I'm trying to run Next js application on my Digital Ocean Droplet (with OpenLiteSpeed).
I have start.js file with the following content:
const { createServer } = require('http')
const { parse } = require('url')
const next = require('next')
const dev = process.env.NODE_ENV !== 'production'
const app = next({ dev })
const handle = app.getRequestHandler()
app.prepare().then(() => {
createServer((req, res) => {
const parsedUrl = parse(req.url, true)
const { pathname, query } = parsedUrl
handle(req, res, parsedUrl)
}).listen(80, (err) => {
if (err) throw err
console.log('> Ready on http://localhost:80')
})
})
When I calling this file from console: node start.js, my site successfully running on port 80.
But when I'm trying to add this file as a start up file in App Server Context Definition, site is not running, and my website just cannot be reached.
But when I'm changing the file to default one (app.js):
const http = require('http');
const hostname = '127.0.0.1';
const port = 3000;
const server = http.createServer((req, res) => {
res.statusCode = 200;
res.setHeader('Content-Type', 'text/plain');
res.end('Hello World!

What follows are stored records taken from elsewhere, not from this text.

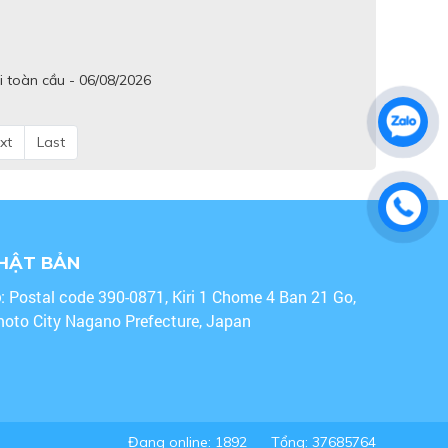
i toàn cầu - 06/08/2026
xt
Last
NHẬT BẢN
o
: Postal code 390-0871, Kiri 1 Chome 4 Ban 21 Go,
oto City Nagano Prefecture, Japan
Đang online: 1892
Tổng: 37685764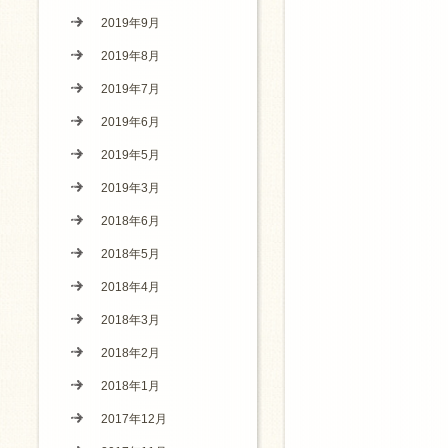
2019年9月
2019年8月
2019年7月
2019年6月
2019年5月
2019年3月
2018年6月
2018年5月
2018年4月
2018年3月
2018年2月
2018年1月
2017年12月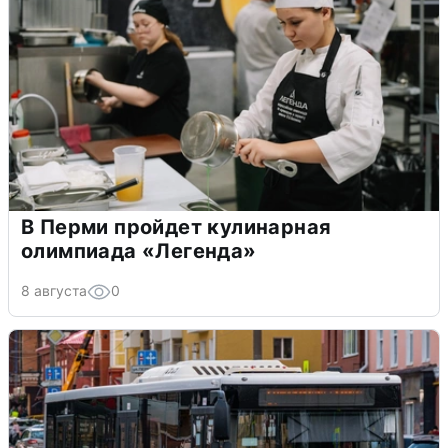
В Перми пройдет кулинарная
олимпиада «Легенда»
8 августа
0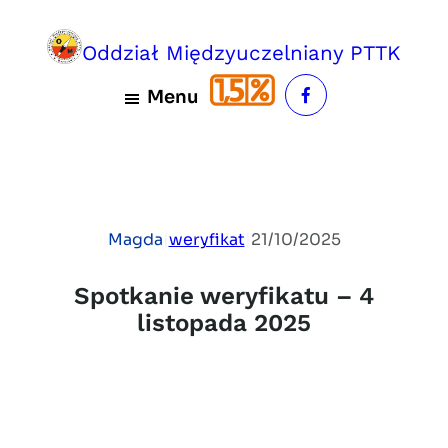
Przejdź
do
Oddział Międzyuczelniany PTTK
treści
Menu
Magda
|
weryfikat
|
21/10/2025
Spotkanie weryfikatu – 4
listopada 2025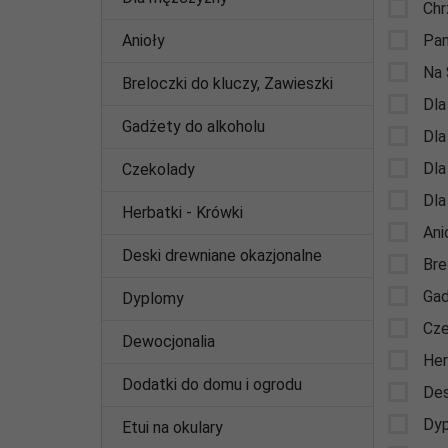
Chr
Anioły
Pan
Na 
Breloczki do kluczy, Zawieszki
Dla
Gadżety do alkoholu
Dla
Dla
Czekolady
Dla
Herbatki - Krówki
Ani
Deski drewniane okazjonalne
Bre
Gad
Dyplomy
Cze
Dewocjonalia
Her
Dodatki do domu i ogrodu
Des
Dy
Etui na okulary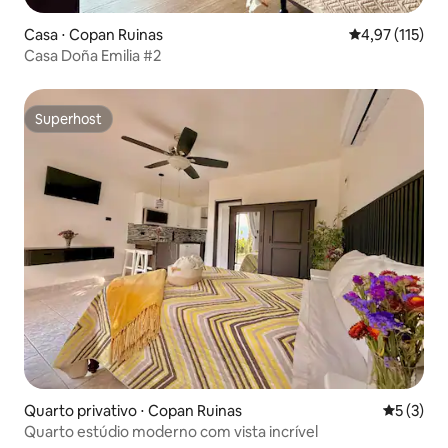
Casa ⋅ Copan Ruinas
4,97 de uma av
4,97 (115)
Casa Doña Emilia #2
Superhost
Superhost
Quarto privativo ⋅ Copan Ruinas
5 de uma 
5 (3)
Quarto estúdio moderno com vista incrível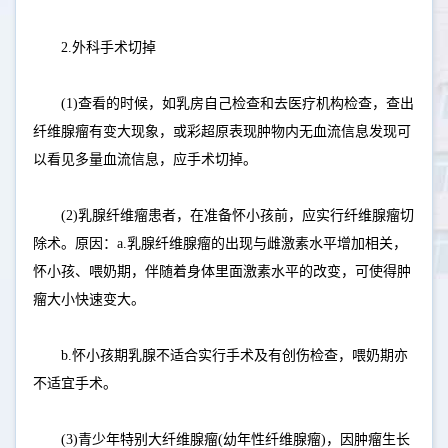
2.外科手术切掉
(1)查看的时候，如乳房自己检查和去医疗机构检查，查出
纤维腺瘤有变大现象，或彩超原表现肿物内无血流信息发现可
以看见多量血流信息，应手术切掉。
(2)乳腺纤维瘤患者，在准备怀小孩前，应实行纤维腺瘤切
除术。原因：a.乳腺纤维腺瘤的出现与雌激素水平增加相关，
怀小孩、喂奶期，伴随着身体里面激素水平的改变，可使得肿
瘤大小快速变大。
b.怀小孩期乳腺不适合实行手术及有创伤检查，喂奶期亦
不适宜手术。
(3)青少年特别大纤维腺瘤(幼年性纤维腺瘤)，因肿瘤生长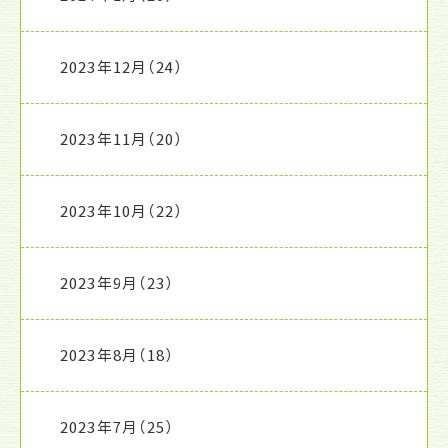
2023年12月
（24）
2023年11月
（20）
2023年10月
（22）
2023年9月
（23）
2023年8月
（18）
2023年7月
（25）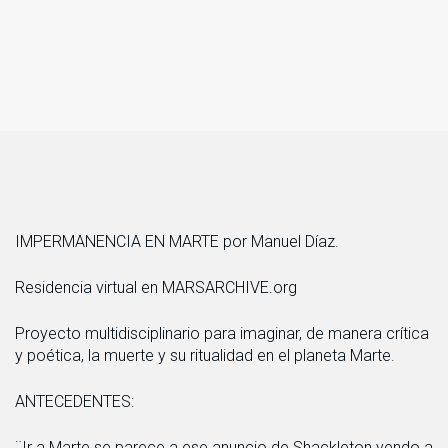
IMPERMANENCIA EN MARTE por Manuel Díaz.
Residencia virtual en MARSARCHIVE.org
Proyecto multidisciplinario para imaginar, de manera crítica
y poética, la muerte y su ritualidad en el planeta Marte.
ANTECEDENTES:
¨Ir a Marte se parece a ese anuncio de Shackleton yendo a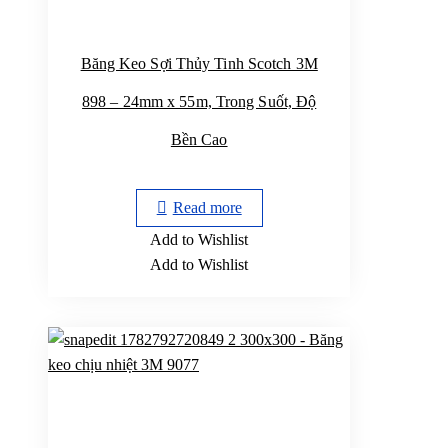
Băng Keo Sợi Thủy Tinh Scotch 3M
898 – 24mm x 55m, Trong Suốt, Độ
Bền Cao
Read more
Add to Wishlist
Add to Wishlist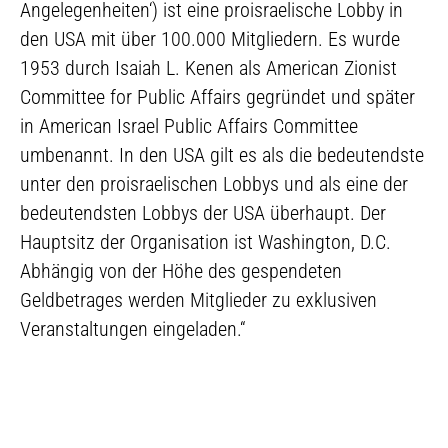
Angelegenheiten‘) ist eine proisraelische Lobby in
den USA mit über 100.000 Mitgliedern. Es wurde
1953 durch Isaiah L. Kenen als American Zionist
Committee for Public Affairs gegründet und später
in American Israel Public Affairs Committee
umbenannt. In den USA gilt es als die bedeutendste
unter den proisraelischen Lobbys und als eine der
bedeutendsten Lobbys der USA überhaupt. Der
Hauptsitz der Organisation ist Washington, D.C.
Abhängig von der Höhe des gespendeten
Geldbetrages werden Mitglieder zu exklusiven
Veranstaltungen eingeladen.“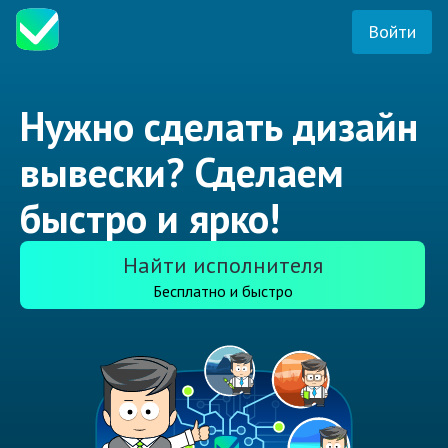
Войти
Нужно сделать дизайн
вывески? Сделаем
быстро и ярко!
Найти исполнителя
Бесплатно и быстро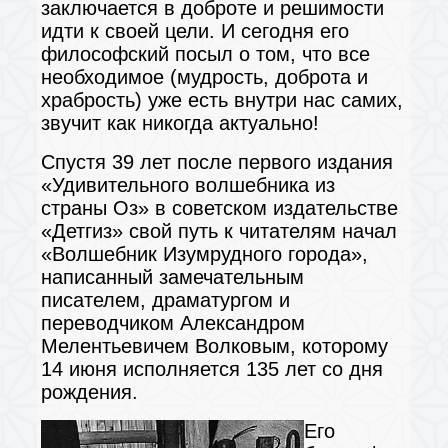
заключается в доброте и решимости
идти к своей цели. И сегодня его
философский посыл о том, что все
необходимое (мудрость, доброта и
храбрость) уже есть внутри нас самих,
звучит как никогда актуально!
Спустя 39 лет после первого издания
«Удивительного волшебника из
страны Оз» в советском издательстве
«Детгиз» свой путь к читателям начал
«Волшебник Изумрудного города»,
написанный замечательным
писателем, драматургом и
переводчиком Александром
Мелентьевичем Волковым, которому
14 июня исполняется 135 лет со дня
рождения.
Его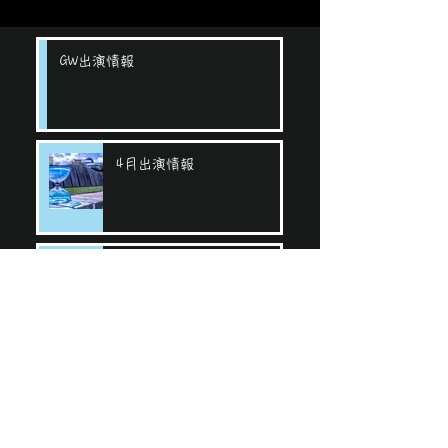
GW出演情報
4月出演情報
出演情報
12月出演情報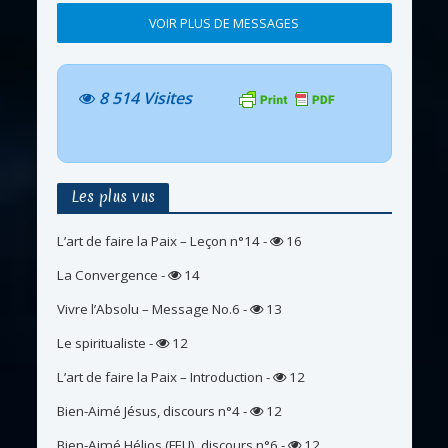
VOIR PLUS DE MESSAGES
8 514 Visites
Les plus vus
L’art de faire la Paix – Leçon n°14
-
16
La Convergence
-
14
Vivre l’Absolu – Message No.6
-
13
Le spiritualiste
-
12
L’art de faire la Paix – Introduction
-
12
Bien-Aimé Jésus, discours n°4
-
12
Bien-Aimé Hélios (FEU), discours n°6
-
12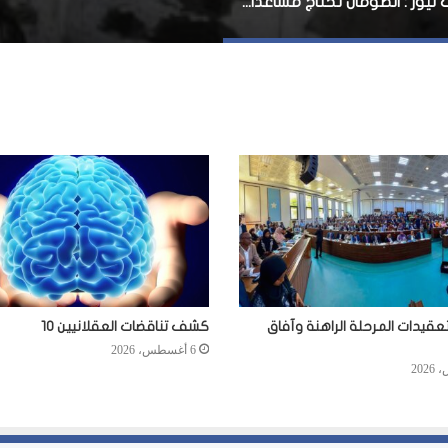
جلف نيوز : الصومال تحتاج مساعدات دولية بنّاءة
عقيدات المرحلة الراهنة وآفاق
كشف تناقضات العقلانيين 10
6 أغسطس، 2026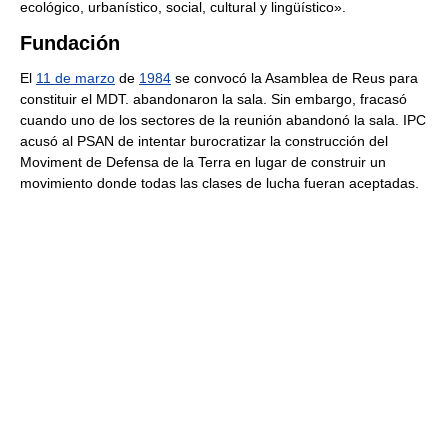
ecológico, urbanístico, social, cultural y lingüístico».
Fundación
El
11 de marzo
de
1984
se convocó la Asamblea de Reus para
constituir el MDT. abandonaron la sala. Sin embargo, fracasó
cuando uno de los sectores de la reunión abandonó la sala. IPC
acusó al PSAN de intentar burocratizar la construcción del
Moviment de Defensa de la Terra en lugar de construir un
movimiento donde todas las clases de lucha fueran aceptadas.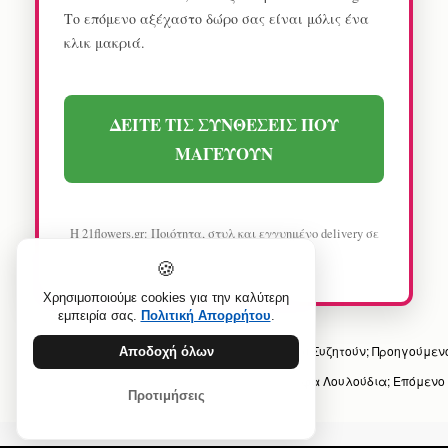
Το επόμενο αξέχαστο δώρο σας είναι μόλις ένα
κλικ μακριά.
ΔΕΙΤΕ ΤΙΣ ΣΥΝΘΕΣΕΙΣ ΠΟΥ
ΜΑΓΕΥΟΥΝ
Η 21flowers.gr: Ποιότητα, στυλ και εγγυημένο delivery σε
κάθε αποστολή.
🍪
Χρησιμοποιούμε cookies για την καλύτερη
εμπειρία σας.
Πολιτική Απορρήτου
.
Προηγούμενο άρθρο: Το Ανθοπωλείο που Όλοι Συζητούν;
Προηγούμεν
Αποδοχή όλων
Επόμενο άρθρο: Πού Βρίσκονται τα Πιο Όμορφα Λουλούδια;
Επόμενο
Προτιμήσεις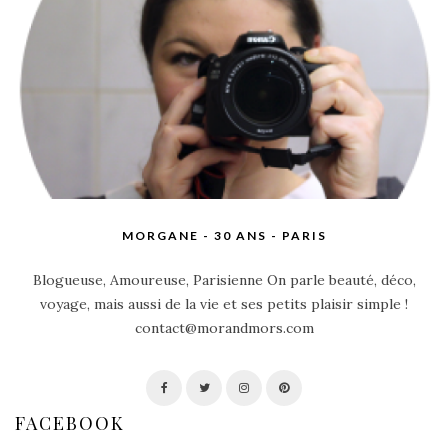
MORGANE - 30 ANS - PARIS
Blogueuse, Amoureuse, Parisienne On parle beauté, déco,
voyage, mais aussi de la vie et ses petits plaisir simple !
contact@morandmors.com
FACEBOOK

From OpenLiteSpeed NodeJS\n');
});
server.listen(port, hostname, () => {
console.log(`Server running at http://:/`);
});
The website is successfully opening with Hello World.
Listener is successfully setup to port 80:
Grace restart is done. changing ports to 3000 (for example) not helping much: I got same behavior.
What I am doing wrong?
UPDATE: I found temporary solution: node start.js & disown
and then close the Terminal. Please anyone give me drawbacks of this method.